Imagem ilustrativa gerada por IA
A 3ª Turma Cível do Tribunal de Justiça do Distrito Federal e dos Territórios (TJDFT) declarou nulas as apostas feitas por um consumidor diagnosticado com ludopatia e Transtorno do Espectro Autista (TEA) e determinou que a plataforma Bullsbet, operada pela SevenX Gaming S.A., devolva R$ 180.963,12 ao usuário. A empresa foi ainda condenada a pagar R$ 4 mil a título de danos morais. A decisão foi unânime quanto à rejeição do recurso da operadora.

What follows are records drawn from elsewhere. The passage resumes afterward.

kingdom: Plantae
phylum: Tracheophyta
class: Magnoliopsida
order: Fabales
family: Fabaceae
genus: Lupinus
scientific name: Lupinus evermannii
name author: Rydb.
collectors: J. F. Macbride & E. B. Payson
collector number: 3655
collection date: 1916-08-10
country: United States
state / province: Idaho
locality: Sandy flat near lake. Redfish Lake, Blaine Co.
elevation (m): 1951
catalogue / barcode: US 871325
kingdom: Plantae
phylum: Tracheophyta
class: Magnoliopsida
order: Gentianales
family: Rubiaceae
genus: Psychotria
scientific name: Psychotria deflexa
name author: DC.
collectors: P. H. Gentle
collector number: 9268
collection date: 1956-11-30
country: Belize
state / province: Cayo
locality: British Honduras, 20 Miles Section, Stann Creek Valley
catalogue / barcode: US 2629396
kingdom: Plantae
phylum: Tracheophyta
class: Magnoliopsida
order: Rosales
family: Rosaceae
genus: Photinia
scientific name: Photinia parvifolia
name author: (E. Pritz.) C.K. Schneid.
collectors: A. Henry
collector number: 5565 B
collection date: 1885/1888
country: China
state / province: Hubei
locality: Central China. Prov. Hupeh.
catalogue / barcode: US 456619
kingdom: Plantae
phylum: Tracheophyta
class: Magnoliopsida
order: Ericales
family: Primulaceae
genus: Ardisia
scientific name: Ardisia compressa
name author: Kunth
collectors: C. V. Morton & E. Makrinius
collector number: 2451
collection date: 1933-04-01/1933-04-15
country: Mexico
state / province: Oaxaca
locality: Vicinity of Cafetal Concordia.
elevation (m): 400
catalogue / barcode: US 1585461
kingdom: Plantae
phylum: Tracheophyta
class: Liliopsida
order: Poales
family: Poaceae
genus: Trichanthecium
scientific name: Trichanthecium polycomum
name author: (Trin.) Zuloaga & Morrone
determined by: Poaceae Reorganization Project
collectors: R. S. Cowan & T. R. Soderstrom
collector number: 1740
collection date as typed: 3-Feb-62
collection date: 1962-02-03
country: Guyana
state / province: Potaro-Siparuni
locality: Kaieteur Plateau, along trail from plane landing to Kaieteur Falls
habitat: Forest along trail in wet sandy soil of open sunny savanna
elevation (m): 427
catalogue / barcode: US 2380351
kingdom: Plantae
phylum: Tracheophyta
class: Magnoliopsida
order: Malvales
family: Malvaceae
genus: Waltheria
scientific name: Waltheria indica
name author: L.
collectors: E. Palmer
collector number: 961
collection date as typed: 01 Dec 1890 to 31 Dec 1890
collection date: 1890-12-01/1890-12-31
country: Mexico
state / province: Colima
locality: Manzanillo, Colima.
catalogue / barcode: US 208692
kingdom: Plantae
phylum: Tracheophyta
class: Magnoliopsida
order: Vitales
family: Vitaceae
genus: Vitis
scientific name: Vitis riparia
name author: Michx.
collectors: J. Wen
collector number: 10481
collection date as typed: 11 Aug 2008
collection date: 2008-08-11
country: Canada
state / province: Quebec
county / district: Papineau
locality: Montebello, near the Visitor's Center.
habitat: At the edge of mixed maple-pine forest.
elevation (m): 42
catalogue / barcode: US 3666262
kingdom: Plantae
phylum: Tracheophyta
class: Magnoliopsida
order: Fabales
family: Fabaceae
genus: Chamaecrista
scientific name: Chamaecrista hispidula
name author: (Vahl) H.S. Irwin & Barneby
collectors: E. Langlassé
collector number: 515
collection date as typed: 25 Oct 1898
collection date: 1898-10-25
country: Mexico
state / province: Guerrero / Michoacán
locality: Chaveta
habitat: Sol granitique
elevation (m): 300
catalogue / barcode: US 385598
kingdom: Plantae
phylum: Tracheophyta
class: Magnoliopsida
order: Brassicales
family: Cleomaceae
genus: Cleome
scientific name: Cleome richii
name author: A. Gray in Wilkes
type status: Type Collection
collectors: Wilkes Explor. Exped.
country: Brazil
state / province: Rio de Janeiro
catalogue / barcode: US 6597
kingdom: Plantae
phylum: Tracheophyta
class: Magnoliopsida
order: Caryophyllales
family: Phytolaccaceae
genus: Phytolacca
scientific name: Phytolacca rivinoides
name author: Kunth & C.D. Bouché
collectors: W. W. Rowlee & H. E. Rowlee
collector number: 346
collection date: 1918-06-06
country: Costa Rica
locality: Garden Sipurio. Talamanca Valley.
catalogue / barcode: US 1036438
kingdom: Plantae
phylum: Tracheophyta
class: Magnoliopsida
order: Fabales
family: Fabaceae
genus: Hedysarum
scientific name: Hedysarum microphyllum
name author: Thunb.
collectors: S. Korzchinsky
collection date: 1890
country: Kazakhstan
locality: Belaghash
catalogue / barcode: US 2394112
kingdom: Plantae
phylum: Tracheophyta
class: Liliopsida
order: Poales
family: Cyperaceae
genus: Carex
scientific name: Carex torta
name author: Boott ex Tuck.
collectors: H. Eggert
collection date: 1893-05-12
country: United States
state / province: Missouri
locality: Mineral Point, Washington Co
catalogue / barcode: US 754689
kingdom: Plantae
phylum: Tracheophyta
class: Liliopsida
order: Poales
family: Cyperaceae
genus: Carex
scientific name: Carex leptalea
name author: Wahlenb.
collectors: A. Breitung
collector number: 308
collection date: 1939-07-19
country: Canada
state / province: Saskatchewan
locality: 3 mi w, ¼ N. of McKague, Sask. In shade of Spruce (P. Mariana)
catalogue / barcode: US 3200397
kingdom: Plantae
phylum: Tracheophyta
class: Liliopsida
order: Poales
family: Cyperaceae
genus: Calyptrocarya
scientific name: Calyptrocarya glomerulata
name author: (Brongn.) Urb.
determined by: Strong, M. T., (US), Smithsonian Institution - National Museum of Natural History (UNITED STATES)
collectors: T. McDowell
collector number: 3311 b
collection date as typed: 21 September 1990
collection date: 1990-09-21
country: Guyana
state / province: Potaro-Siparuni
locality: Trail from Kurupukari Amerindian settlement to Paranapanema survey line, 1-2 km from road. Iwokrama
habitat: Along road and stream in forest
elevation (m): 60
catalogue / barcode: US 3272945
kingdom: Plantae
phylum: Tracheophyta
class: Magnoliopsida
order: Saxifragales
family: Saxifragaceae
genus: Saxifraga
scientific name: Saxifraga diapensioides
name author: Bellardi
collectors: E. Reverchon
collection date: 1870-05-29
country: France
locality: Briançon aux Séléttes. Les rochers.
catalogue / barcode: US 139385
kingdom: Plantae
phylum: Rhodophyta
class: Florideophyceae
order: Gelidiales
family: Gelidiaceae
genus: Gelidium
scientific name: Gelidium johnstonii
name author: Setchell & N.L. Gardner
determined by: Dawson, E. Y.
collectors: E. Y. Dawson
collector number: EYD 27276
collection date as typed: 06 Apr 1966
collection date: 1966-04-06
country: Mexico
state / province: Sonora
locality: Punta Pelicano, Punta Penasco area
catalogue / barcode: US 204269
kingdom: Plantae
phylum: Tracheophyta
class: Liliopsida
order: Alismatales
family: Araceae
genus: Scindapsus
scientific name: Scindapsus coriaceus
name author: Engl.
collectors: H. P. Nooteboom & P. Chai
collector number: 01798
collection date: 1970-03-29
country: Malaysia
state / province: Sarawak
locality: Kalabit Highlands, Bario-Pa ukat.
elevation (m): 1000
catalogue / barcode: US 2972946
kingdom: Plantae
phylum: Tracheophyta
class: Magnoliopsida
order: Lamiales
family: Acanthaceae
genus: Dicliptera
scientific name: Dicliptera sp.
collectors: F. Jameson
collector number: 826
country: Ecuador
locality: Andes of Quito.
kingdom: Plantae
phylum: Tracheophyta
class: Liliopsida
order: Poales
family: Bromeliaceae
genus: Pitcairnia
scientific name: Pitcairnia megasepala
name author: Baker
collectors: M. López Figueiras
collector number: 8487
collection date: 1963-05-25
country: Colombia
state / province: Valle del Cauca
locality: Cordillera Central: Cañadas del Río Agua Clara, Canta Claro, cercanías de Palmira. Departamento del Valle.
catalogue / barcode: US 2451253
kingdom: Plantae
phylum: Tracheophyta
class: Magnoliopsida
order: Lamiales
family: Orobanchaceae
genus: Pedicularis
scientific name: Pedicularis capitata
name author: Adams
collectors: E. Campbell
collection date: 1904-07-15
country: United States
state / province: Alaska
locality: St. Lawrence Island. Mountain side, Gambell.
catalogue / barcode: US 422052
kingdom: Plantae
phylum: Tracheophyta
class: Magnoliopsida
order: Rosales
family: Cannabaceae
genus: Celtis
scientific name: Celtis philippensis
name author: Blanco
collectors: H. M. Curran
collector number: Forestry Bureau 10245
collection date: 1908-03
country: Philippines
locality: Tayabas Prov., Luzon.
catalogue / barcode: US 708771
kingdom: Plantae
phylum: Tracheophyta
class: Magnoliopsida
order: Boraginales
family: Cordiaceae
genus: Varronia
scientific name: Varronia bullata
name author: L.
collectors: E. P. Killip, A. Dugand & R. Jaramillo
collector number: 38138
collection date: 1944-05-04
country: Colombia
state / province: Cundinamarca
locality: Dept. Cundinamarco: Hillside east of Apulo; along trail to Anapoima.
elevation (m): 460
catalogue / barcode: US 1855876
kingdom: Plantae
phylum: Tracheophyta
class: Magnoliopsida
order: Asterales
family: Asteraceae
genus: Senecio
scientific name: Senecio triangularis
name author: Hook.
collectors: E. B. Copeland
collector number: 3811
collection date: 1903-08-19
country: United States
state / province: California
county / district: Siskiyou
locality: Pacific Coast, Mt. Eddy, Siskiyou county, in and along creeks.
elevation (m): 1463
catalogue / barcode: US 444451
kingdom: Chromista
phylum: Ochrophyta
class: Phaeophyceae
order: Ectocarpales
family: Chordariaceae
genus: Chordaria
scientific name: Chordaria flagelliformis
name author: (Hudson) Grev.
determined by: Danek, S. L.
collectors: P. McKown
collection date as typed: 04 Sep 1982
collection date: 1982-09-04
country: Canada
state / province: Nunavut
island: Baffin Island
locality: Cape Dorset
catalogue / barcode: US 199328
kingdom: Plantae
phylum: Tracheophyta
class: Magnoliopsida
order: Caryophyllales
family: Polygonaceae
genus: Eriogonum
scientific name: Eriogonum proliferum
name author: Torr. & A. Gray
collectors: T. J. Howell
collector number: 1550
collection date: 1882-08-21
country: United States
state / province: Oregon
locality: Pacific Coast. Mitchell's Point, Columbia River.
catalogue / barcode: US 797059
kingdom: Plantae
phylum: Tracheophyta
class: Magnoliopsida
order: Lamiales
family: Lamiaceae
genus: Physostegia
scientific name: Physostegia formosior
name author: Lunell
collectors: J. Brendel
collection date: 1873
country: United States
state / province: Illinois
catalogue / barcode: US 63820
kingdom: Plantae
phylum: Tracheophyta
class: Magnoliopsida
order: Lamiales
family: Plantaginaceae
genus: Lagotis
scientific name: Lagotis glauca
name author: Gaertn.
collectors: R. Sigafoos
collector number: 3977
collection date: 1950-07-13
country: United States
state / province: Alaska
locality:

Segundo os autos, em outubro de 2024 o consumidor começou a receber publicidade insistente da empresa, que o levou a apostar na plataforma. Ciente de seu diagnóstico de dependência, ele solicitou formalmente o bloqueio definitivo e irreversível de sua conta, mas a empresa ignorou o pedido e continuou enviando materiais promocionais. Em janeiro de 2025, o usuário gastou R$ 180.963,12 em apostas, acumulou dívidas superiores a R$ 375 mil e seu pai chegou a vender um imóvel para ajudá-lo. A situação desencadeou episódios depressivos e pensamentos suicidas, com necessidade de medicação e suporte familiar contínuo.
A SevenX Gaming argumentou em sua defesa que só iniciou as operações em janeiro de 2025, sem responsabilidade por atividades anteriores da plataforma, e que o consumidor não havia informado sua condição no momento do cadastro. Sustentou também que a empresa disponibiliza ferramentas de jogo responsável, como autoexclusão e limites de depósito. O colegiado rejeitou todos esses argumentos. A nulidade das apostas foi fundamentada na Lei 14.790/2023 — marco legal das apostas esportivas no Brasil —, que proíbe expressamente a participação de pessoas diagnosticadas com ludopatia em plataformas de apostas online, combinada com dispositivos do Código Civil que preveem a nulidade de atos praticados em situação de incapacidade.
O acórdão destacou falha grave na prestação do serviço: ao tentar o cancelamento definitivo via chat da plataforma, o consumidor recebeu respostas evasivas que dificultaram o procedimento. O relator registrou que "é inequívoca a falha na prestação do serviço, pois a empresa não diligenciou para o imediato bloqueio do acesso quando solicitado pelo consumidor via chat", caracterizando violação à Portaria SPA/MF 1.231/2024 — norma editada pela Secretaria de Prêmios e Apostas do Ministério da Fazenda que regulamenta, entre outros pontos, os mecanismos obrigatórios de proteção ao jogador. O bloqueio da conta só foi efetivado após ordem judicial.
A indenização por danos morais de R$ 4 mil levou em conta a vulnerabilidade do consumidor, a conduta omissiva da operadora e os critérios punitivo, pedagógico e preventivo. O tribunal determinou a restituição integral dos valores apostados, com dedução dos ganhos eventualmente obtidos pelo usuário. O recurso adesivo do consumidor foi parcialmente provido, por maioria, para incluir a condenação moral. O processo tramita sob o número 0707743-74.2025.8.07.0001 no PJe2.